> [Document text]:
The build log also has an error for sparc64 which is different:

    scheme bytevector: 
        2.2 General Operations: ......
        6 out of 6 (100.0%) tests passed in 0.007916927337646484 seconds.
        2.3 Operations on Bytes and Octets: ..............
        14 out of 14 (100.0%) tests passed in 0.023489952087402344 seconds.
        2.4 Operations on Integers of Arbitrary Size: ..............
        14 out of 14 (100.0%) tests passed in 0.020093202590942383 seconds.
        2.5 Operations on 16-Bit Integers: ....Bus error
make[2]: *** [Makefile:256: test-libs] Error 138

I'm not quite sure exactly what's wrong there, but "bus error" speaks "address alignment issue" to me. While x86 and modern ARMs are lax on this, other architectures are still strict with memory access alignment. IIRC, SPARC is one of them.

If the code tries to access a 16-bit word via an odd address – which it appears to do at times, accessing 16-bit values in a bytevector at unaligned odd offsets – then it's quite possible for that error to be triggered. The implementation seems to be breaking strict aliasing rules and just does some pointer arithmetic to compute the address, then casts it into int16_t.

> [List of tasks]:
**1)** Answer each question below from the discussion of the sparc64 bus error, giving one answer per line and marking each answer with the same letter as its question.
(a) How many tests passed in section 2.3, Operations on Bytes and Octets?
(b) During which section of the bytevector tests did the bus error occur?
(c) Into what type does the implementation cast the computed address?
**2)** Pick up the discussion of the sparc64 bus error after its final sentence and continue it.

> [Stored data]:
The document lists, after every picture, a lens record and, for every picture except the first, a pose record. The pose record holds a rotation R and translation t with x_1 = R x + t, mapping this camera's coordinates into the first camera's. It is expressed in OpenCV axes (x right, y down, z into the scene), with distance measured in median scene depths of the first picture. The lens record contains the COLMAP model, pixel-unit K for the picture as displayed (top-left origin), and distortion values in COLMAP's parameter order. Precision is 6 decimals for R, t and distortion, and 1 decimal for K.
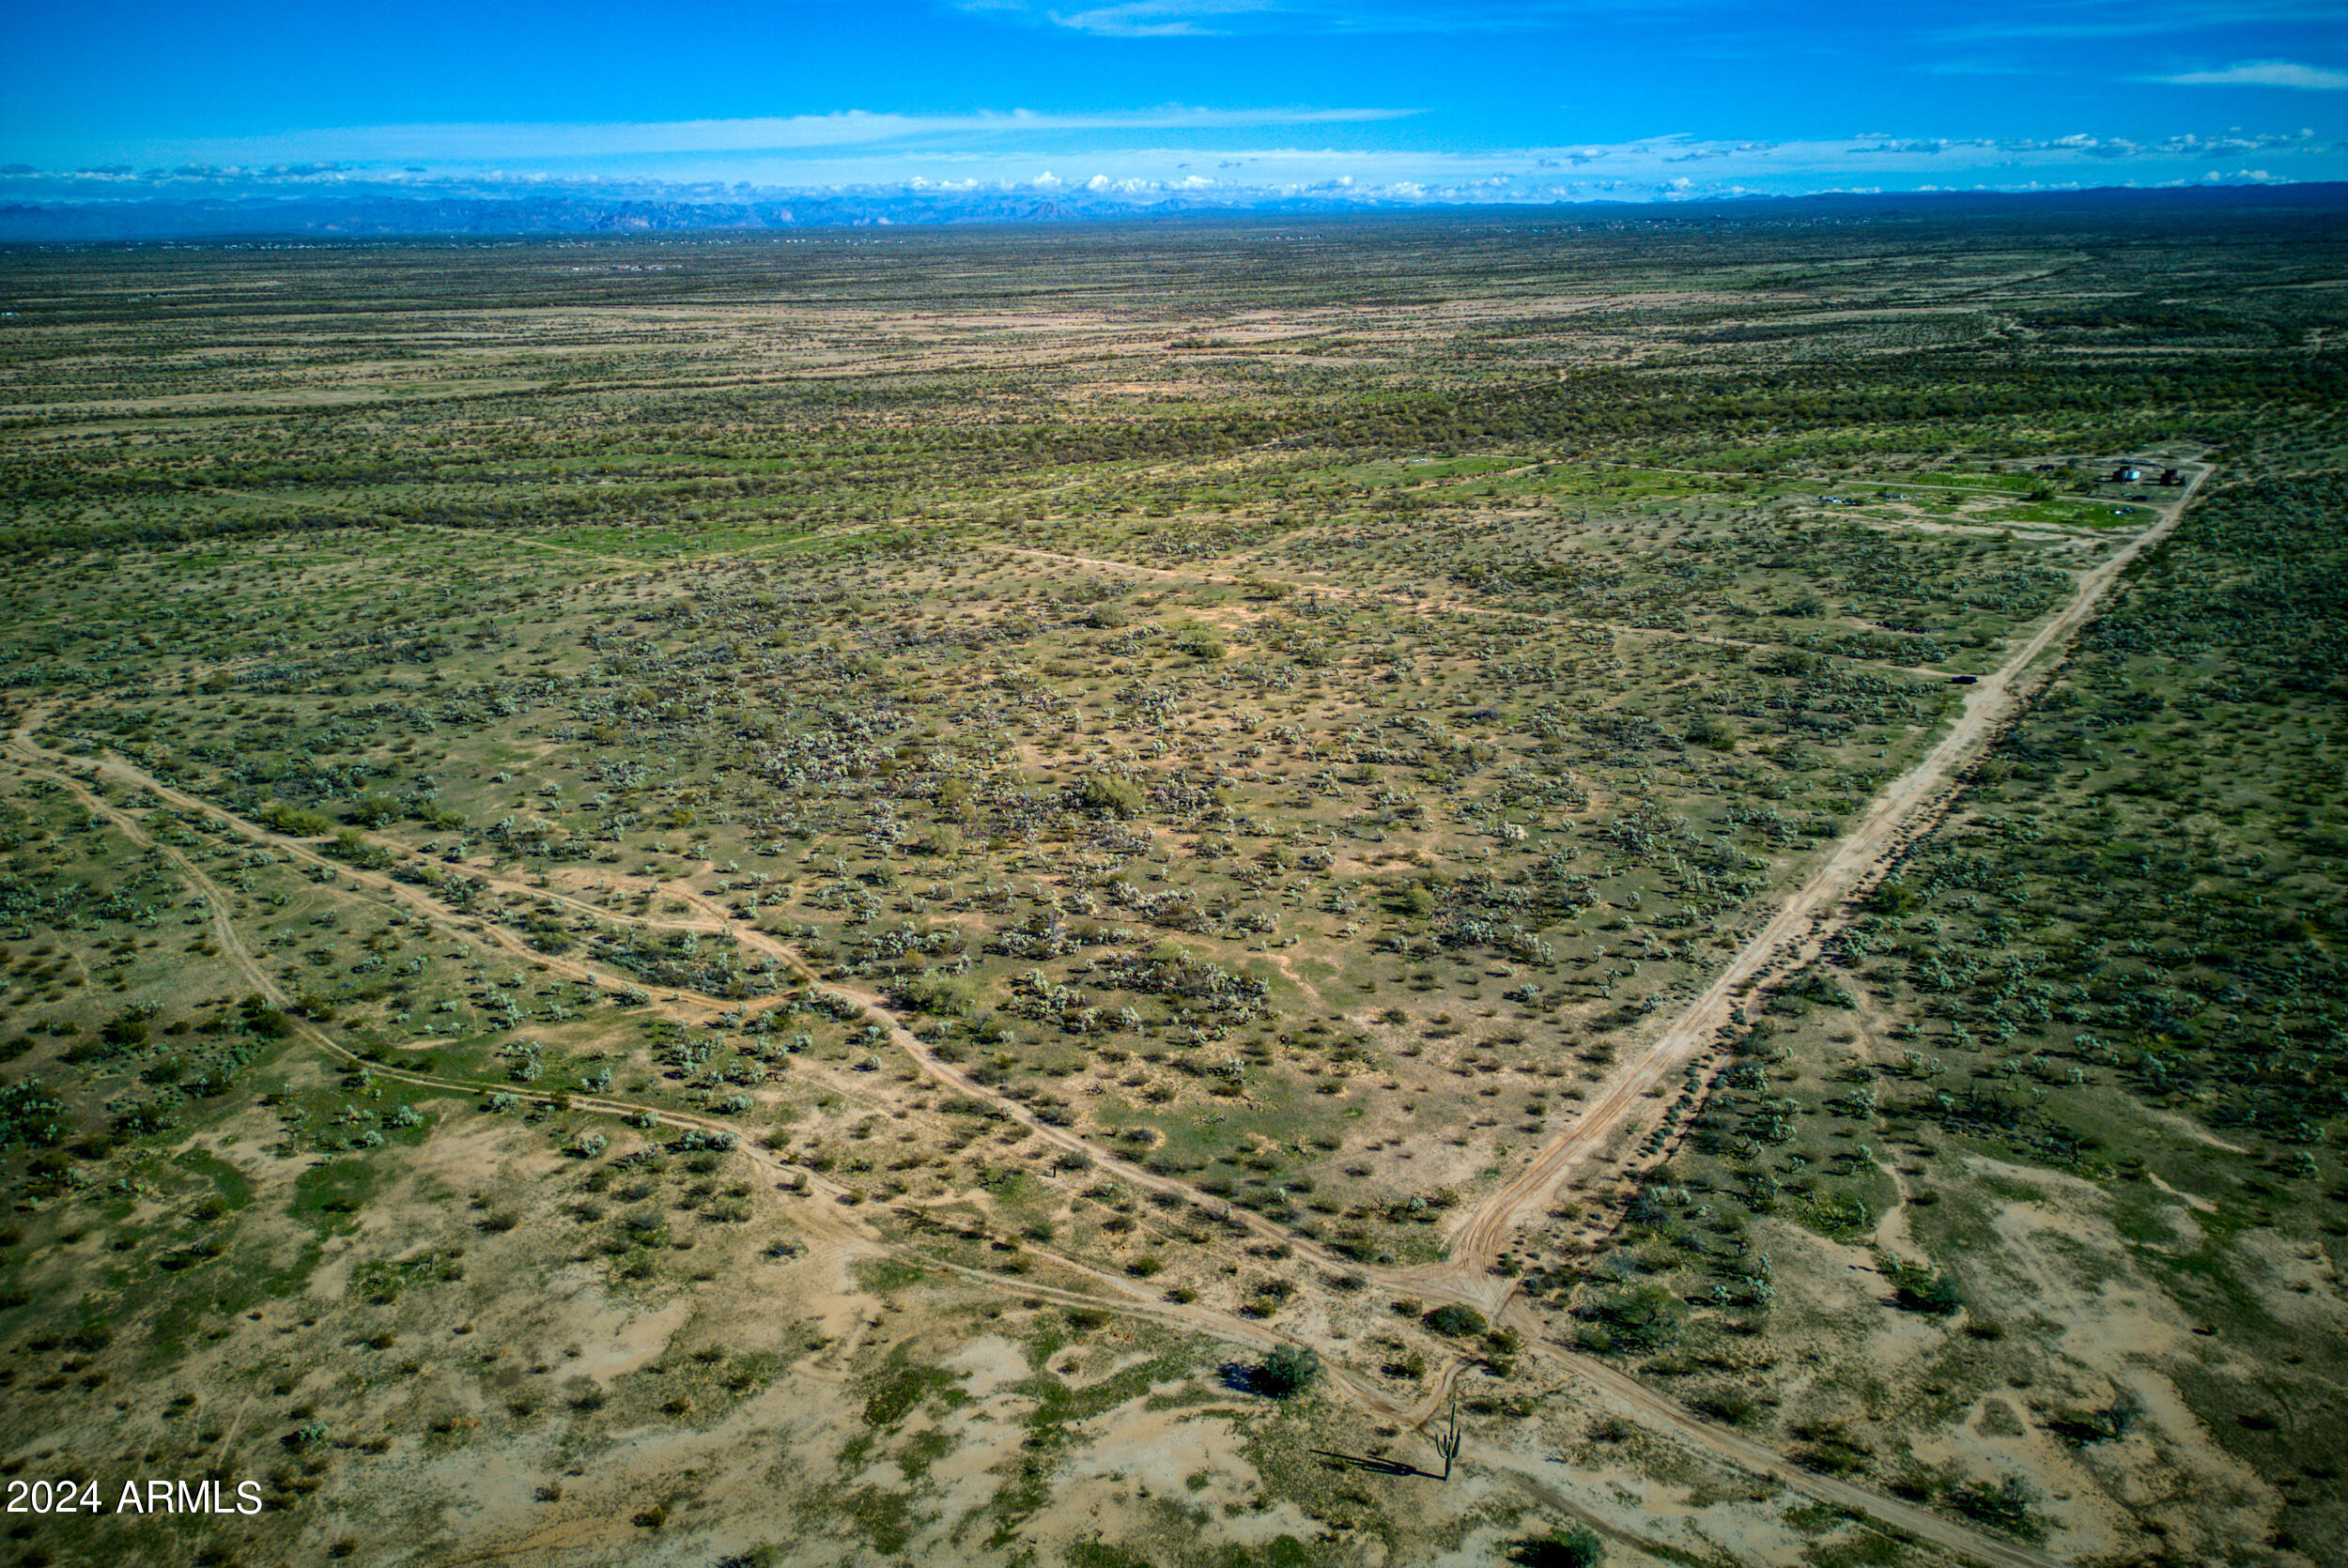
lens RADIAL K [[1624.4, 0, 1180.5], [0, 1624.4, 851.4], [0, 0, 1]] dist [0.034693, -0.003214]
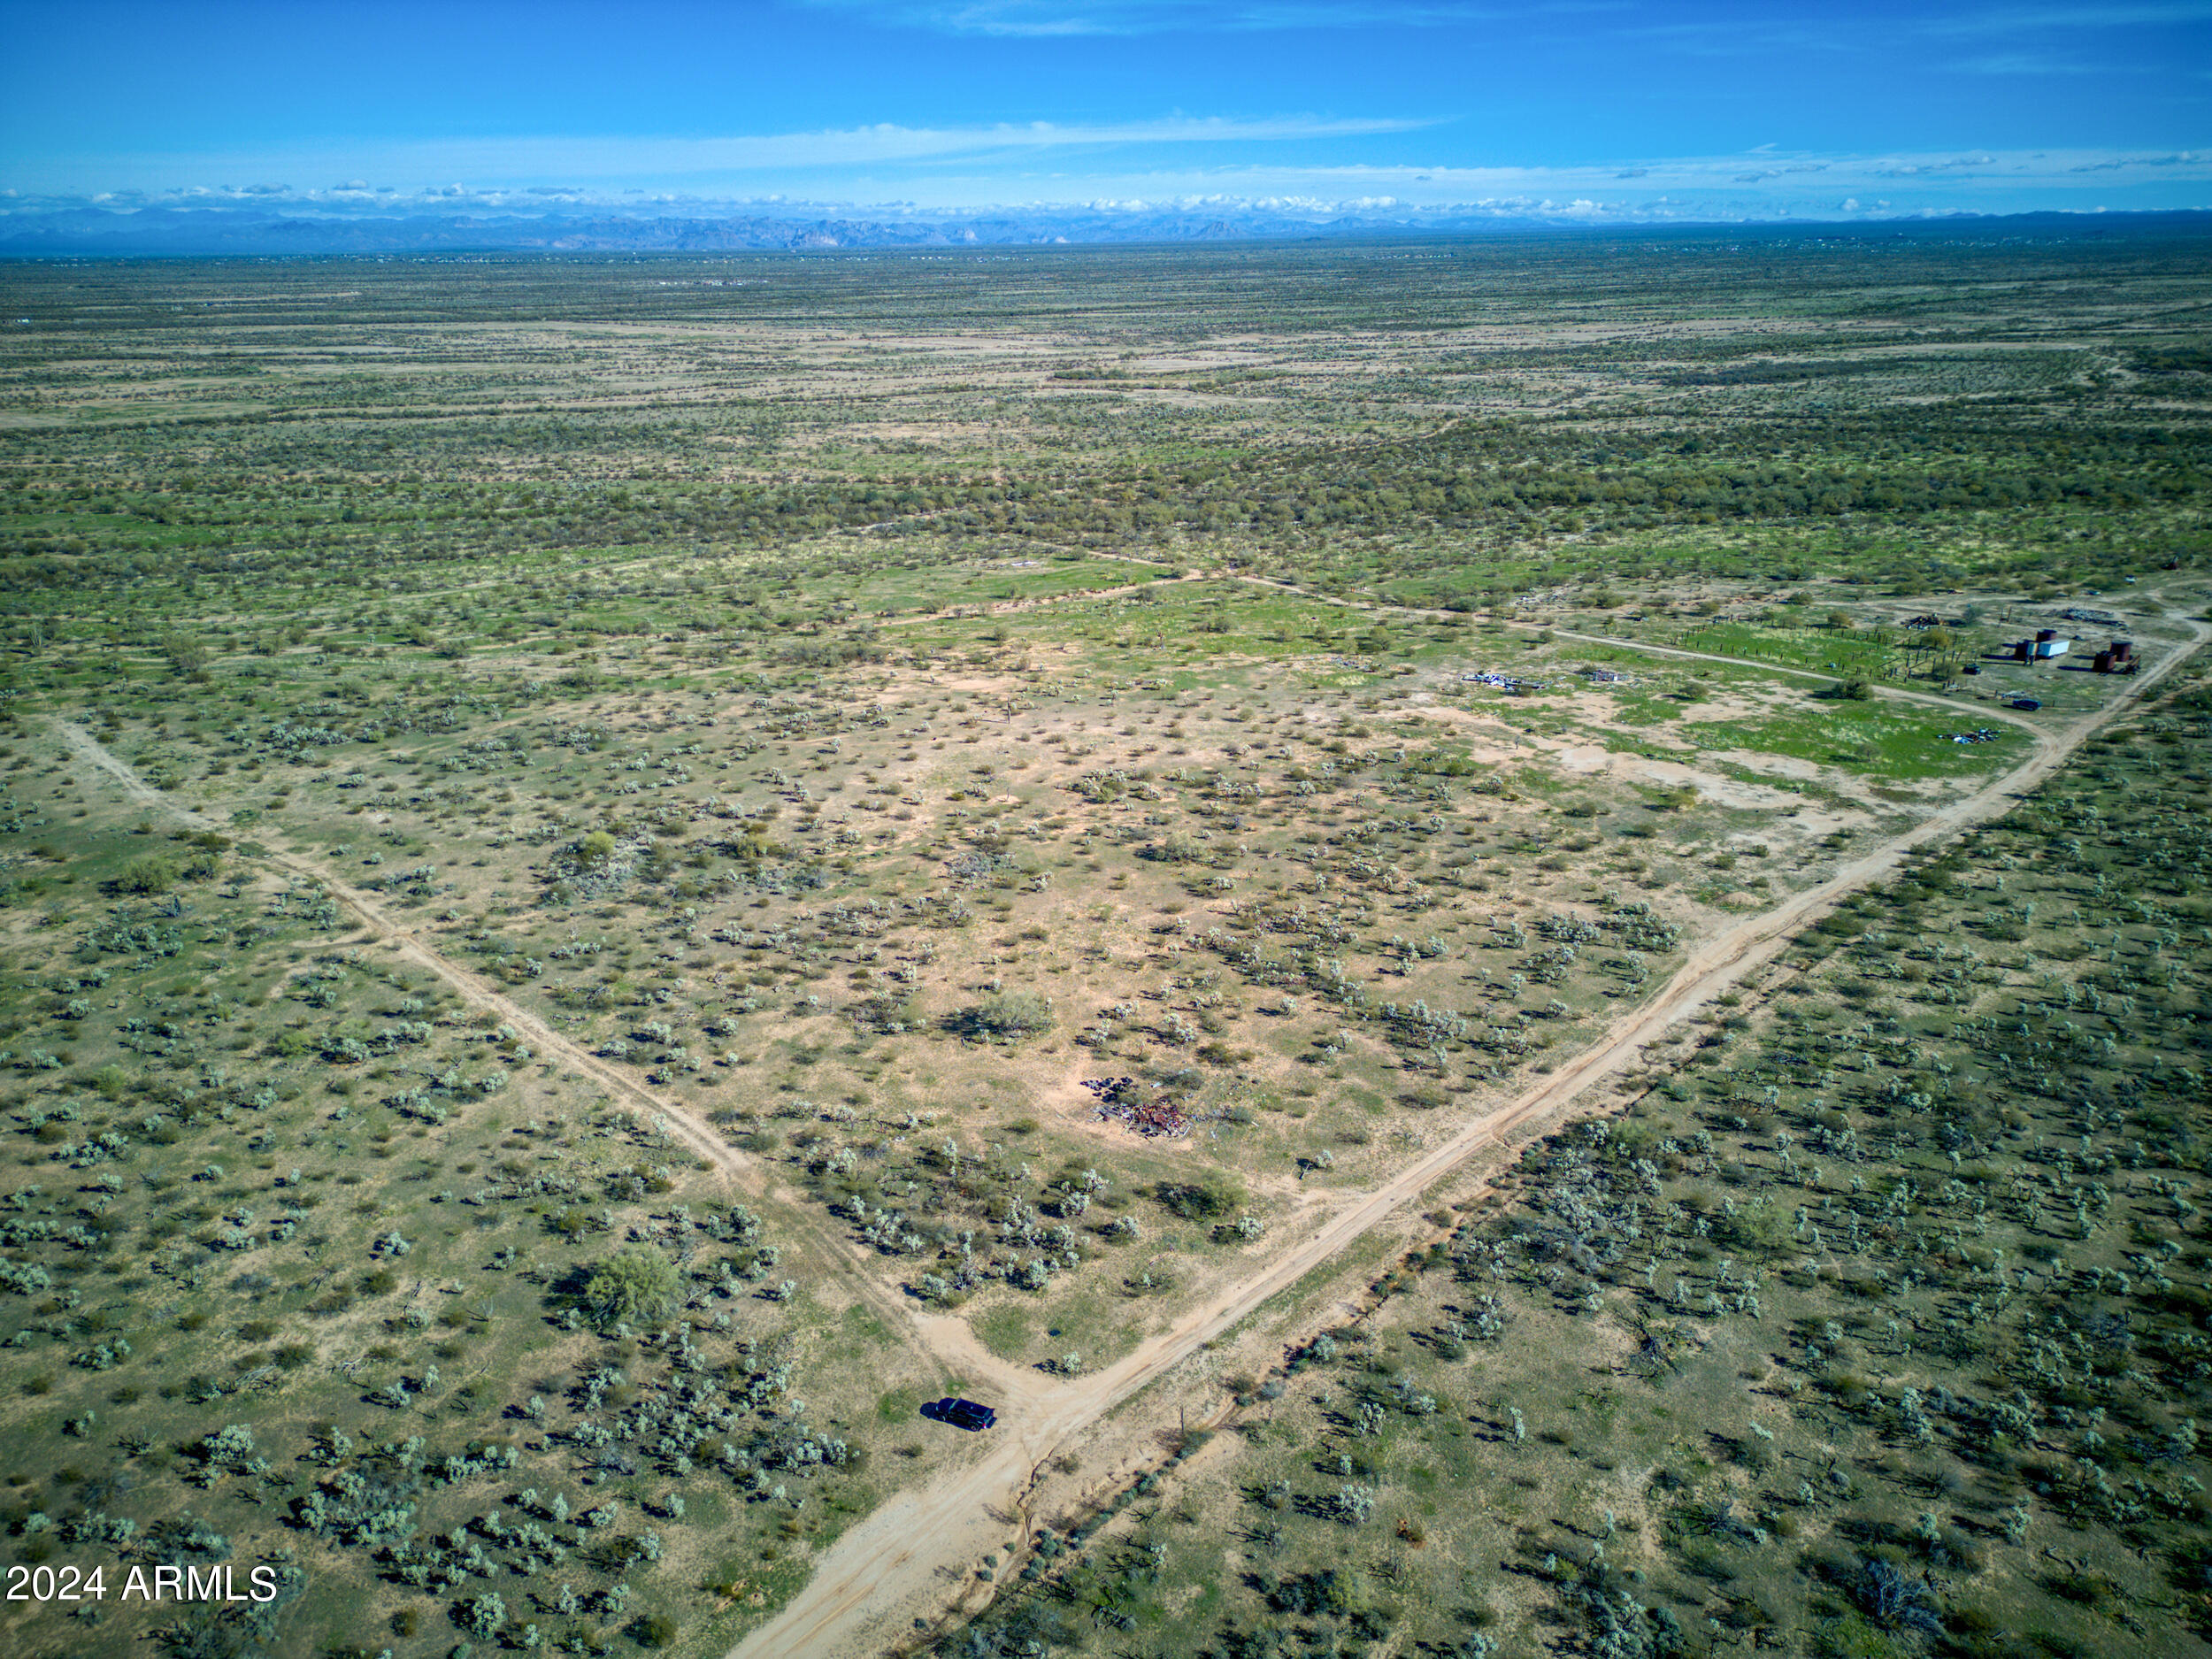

> [Expected outputs]:
**1)**
(a) 14 out of 14 (100.0%).
(b) Section 2.5, Operations on 16-Bit Integers.
(c) int16_t.

**2)**
I guess, the most safe and portable approach here would probably be to manually read two bytes to avoid alignment issues, but I'm kinda struggling to invent a compact form for that... Alternatively, it's possible to tell the compiler that this int16_t* has only 1-byte alignment, then it will generate appropriate code. However, that requires some non-standard attributes.

ashinn commented 3 years ago

The default features would not change in such a way as to break ABI compatibility.

ashinn commented 3 years ago

Regarding breaking strict aliasing, it's a bit tedious to implement that properly. I'd wait for a complaint from an actual SPARC user before worrying about it :)